もしもね、誰かの命と引き換えにこの世界が救われるなんてことがあったら、そんなの簡単な話だと思うんですよ。
実際、名乗り出る人たくさんいると思う。
でもそれで調和した世界になって平和になったとしても、それは真の平和といえるのだろうか。真に喜ばしいことなのだろうか。
災害や悲しい出来事は起こるもの。
これまでだって、これからだって起こるかもしれない。
でももちろん起こってほしくないし、それで誰かが悲しんだり苦しむことは私たちの望みではないはず。
だけど、それらはなぜ起こる?
それらが起こらなければ、私たちの意識は変わらないままかもしれない。
そうでもしなければ人間は気づかないことがある。
窮地に立たされてようやく目が覚めることがある。
だから陽菜を救ったことで、本当は世界を救ったのかもしれない。
表面的には「一人の人の命と引き換えに、世界を狂わしてしまった」そう見えるけど
でも本当は一見エゴとも捉えられそうな「一人の命を選んだことによって、それは同時に、本当の本当は世界の平和を選んでいた」のかもしれないと。
伝わるかな?
世界はもっと優しくて、愛がある。
ただ単に人間を苦しめるだけのために災害なんて起こさない。
でも人間はちっぽけだから(私も含め)目の前で起こるその出来事に、一喜一憂して「よくないことが起こった」と判断しがち。
だけど世界はそんなちっぽけではない!と私は思う。
もっともっと大きな大きな視点で見たら、それは本当に「よくないこと」と言いきれるのだろうか。

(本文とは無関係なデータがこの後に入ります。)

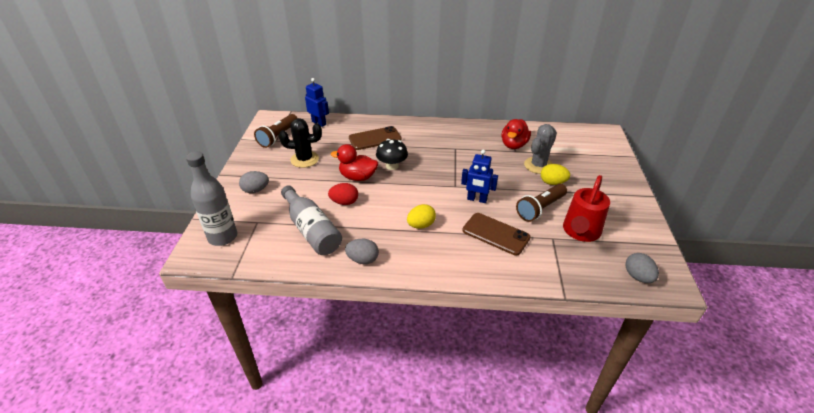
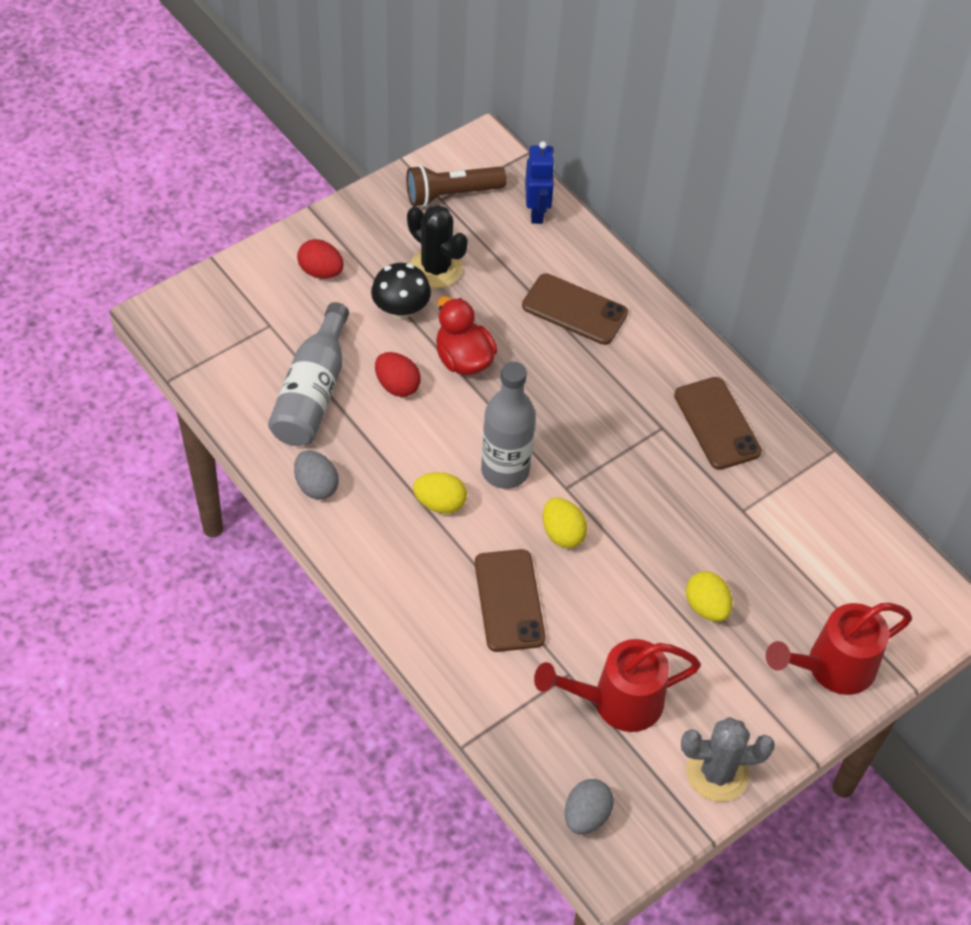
camera: 45 degrees right, 15 degrees up
(223, 237) = (213, 315): grey bottle -> grey bottle (505, 470)
(256, 190) = (321, 271): grey egg -> red egg
(392, 166) = (531, 380): black mushroom -> black mushroom (401, 309)
(469, 136) = (717, 423): none -> brown phone
(477, 199) = (562, 533): blue robot -> yellow egg
(514, 145) = (758, 499): red duck -> none
(538, 165) = (734, 564): grey cactus -> grey cactus (717, 773)
(540, 209) = (622, 624): brown flashlight -> none
(609, 169) = (832, 667): none -> red watering can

それこそが人間のエゴであり、正義の使い方の難しいところ。
「青空より陽菜がいい」と映画の中であったセリフ。
帆高は確かに世界より陽菜を選んだ。
でもそれは同時に、世界を捨てたこととは私には思えない。
さっきも書いたように、あのセリフ、人によっては一見「世界を捨てて自分たちのことしか考えてない」みたいに何て自分勝手なんだと捉える人もいるかもしれない。
本人たちも罪悪感を抱えていた場面が描かれていた。
でも、、
そう選ばせたのは世界の方かもしれない。
だから世界が帆高を選び、世界が帆高に陽菜を選ばせたのかもしれない。
最後には「でも僕たちは大丈夫」(だっけ?)ってセリフがあったよね。
あの言葉、すごくパワフルで勇気のある言葉だと思う。
もうそう生きていいんだって。
世界と今のこの時代からのメッセージにも思えたよ。
だって「大丈夫」なんだよ。
たとえ世界を敵に回しても
もう誰のために生きなくても
もう自分のために生きればいいんだよって。
エゴ、正義、愛、、
私たちが普段何の疑いもなく正義だと思い込んでいるものは、真の正義ではないかもしれない。
私たちが普段何の疑いもなく愛だと思い込んでいるものは、真の愛ではないかもしれない。
映画の作り手の意図は分からないし、映画を見て感じることは人それぞれだと思うけど、私個人的にはそう感じられる内容だった。